++++ Entries provided ++++

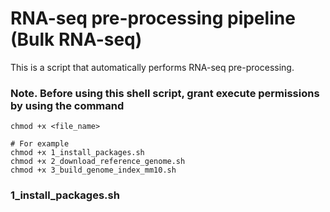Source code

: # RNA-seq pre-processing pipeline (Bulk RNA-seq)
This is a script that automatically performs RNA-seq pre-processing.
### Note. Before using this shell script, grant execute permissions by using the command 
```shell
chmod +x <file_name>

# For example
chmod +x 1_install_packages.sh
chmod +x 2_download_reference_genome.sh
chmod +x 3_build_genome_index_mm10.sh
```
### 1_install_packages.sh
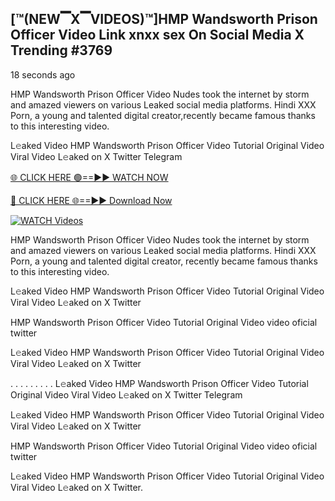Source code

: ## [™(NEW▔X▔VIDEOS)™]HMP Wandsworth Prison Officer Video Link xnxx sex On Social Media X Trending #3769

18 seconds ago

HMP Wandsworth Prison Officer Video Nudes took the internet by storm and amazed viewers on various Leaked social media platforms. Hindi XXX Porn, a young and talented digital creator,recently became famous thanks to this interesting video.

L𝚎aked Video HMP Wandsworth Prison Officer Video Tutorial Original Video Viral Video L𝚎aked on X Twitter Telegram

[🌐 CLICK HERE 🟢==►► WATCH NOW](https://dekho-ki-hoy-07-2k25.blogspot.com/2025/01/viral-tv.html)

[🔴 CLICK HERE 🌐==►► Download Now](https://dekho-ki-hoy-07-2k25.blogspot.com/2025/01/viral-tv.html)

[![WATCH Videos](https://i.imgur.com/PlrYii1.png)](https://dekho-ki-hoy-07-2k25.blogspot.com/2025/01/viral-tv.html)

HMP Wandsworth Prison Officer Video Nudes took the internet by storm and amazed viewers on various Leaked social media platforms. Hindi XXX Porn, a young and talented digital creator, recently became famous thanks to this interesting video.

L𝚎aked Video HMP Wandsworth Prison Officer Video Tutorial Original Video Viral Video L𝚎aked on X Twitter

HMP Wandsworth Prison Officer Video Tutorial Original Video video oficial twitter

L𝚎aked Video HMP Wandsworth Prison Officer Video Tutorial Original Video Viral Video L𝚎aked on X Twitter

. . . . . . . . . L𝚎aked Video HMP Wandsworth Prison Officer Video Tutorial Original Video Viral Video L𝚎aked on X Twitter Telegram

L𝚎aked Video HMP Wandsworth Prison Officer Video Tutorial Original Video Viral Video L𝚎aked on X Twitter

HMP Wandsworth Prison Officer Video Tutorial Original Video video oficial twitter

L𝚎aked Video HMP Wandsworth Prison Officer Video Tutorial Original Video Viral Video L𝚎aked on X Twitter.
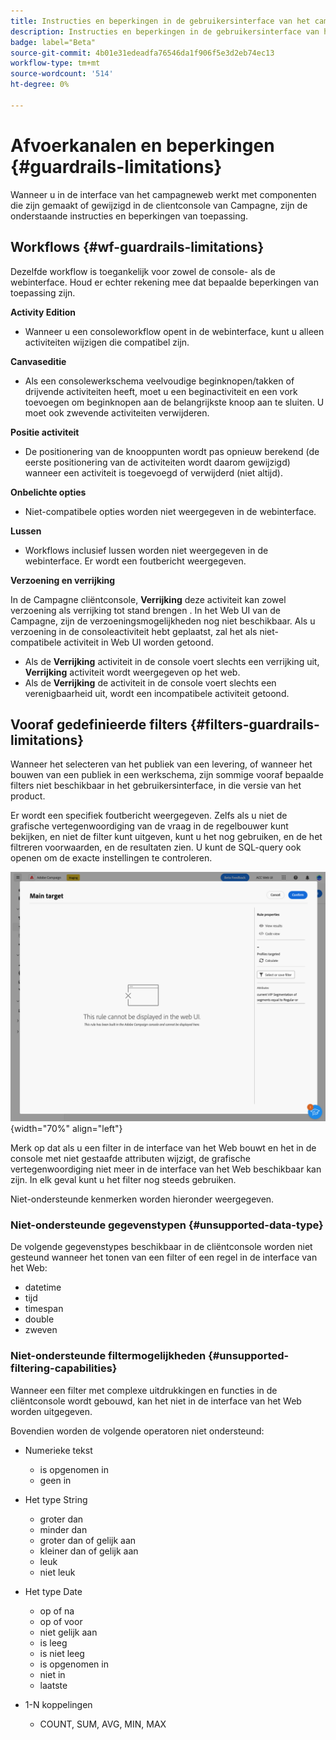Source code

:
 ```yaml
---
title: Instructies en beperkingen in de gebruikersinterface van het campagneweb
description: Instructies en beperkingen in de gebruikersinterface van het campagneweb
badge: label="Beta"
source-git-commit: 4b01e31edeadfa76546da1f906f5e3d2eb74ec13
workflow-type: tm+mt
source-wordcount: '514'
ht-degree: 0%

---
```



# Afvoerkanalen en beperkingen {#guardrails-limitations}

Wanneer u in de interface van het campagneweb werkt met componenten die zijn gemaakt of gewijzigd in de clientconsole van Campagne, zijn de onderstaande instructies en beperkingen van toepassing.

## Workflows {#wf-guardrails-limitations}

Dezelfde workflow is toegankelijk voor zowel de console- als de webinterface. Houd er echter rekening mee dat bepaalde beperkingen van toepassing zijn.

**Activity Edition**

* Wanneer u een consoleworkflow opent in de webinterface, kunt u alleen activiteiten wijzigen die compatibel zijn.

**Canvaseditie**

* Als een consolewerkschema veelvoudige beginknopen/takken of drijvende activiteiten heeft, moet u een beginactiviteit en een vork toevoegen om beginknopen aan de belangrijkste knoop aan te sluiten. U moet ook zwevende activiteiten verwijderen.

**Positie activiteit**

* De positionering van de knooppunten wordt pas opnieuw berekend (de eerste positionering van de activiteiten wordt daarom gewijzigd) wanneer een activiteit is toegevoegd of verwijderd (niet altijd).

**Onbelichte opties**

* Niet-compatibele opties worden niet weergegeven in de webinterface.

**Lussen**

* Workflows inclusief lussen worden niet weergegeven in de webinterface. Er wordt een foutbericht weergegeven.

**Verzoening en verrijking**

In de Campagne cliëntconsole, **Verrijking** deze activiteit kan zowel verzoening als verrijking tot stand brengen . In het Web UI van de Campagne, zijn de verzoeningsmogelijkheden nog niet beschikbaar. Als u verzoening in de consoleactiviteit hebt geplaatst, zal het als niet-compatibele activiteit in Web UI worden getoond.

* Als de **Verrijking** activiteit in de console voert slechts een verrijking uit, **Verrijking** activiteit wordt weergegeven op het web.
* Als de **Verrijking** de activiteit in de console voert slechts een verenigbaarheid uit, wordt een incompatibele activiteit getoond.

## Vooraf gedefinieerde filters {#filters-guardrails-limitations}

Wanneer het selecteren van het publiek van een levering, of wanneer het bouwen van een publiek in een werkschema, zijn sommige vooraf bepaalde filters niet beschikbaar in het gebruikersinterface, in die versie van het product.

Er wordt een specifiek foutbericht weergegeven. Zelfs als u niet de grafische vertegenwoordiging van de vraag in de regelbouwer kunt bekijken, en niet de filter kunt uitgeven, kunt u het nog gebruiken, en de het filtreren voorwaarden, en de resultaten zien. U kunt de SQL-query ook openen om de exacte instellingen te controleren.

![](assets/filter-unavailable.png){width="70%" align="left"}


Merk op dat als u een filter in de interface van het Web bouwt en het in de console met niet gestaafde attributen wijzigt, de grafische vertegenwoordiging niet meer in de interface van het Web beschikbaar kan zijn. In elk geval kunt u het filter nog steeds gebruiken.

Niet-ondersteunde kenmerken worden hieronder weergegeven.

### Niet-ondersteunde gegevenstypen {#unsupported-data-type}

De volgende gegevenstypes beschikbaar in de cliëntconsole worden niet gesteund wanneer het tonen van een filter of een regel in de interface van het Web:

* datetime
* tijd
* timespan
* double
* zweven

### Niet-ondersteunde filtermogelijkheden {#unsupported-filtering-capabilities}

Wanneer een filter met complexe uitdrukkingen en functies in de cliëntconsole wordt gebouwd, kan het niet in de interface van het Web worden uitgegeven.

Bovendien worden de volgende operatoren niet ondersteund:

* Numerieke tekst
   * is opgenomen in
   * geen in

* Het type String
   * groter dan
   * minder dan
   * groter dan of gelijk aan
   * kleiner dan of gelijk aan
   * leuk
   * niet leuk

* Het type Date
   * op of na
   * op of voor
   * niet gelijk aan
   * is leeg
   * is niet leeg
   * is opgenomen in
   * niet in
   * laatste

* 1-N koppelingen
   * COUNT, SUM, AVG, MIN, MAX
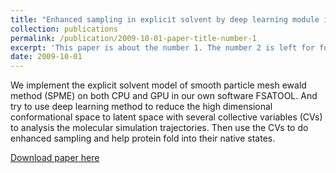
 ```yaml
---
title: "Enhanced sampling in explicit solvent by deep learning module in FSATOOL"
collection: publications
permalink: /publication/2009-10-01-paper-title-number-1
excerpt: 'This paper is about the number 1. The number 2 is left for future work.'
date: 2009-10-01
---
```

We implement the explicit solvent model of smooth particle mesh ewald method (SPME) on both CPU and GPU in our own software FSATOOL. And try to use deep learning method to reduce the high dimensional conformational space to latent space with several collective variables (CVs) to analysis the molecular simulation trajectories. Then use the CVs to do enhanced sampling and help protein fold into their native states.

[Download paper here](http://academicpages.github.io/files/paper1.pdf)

++++

Your assignment → Once you have read through the entries above, state how many lines hold the word "thanks", giving nothing but the number.

Answer to this task → 2